Transcribe the records below line by line, exactly as they read.

**Records contained in a dataset:**
□ □ □ □
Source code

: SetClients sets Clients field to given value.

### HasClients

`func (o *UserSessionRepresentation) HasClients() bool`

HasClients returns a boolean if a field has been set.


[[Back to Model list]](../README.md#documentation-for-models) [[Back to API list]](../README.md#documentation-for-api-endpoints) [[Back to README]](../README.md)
□ □ □ □
**RESPONSE TO THIS TASK:**
Source code

: SetClients sets Clients field to given value.

### HasClients

`func (o *UserSessionRepresentation) HasClients() bool`

HasClients returns a boolean if a field has been set.


[[Back to Model list]](../README.md#documentation-for-models) [[Back to API list]](../README.md#documentation-for-api-endpoints) [[Back to README]](../README.md)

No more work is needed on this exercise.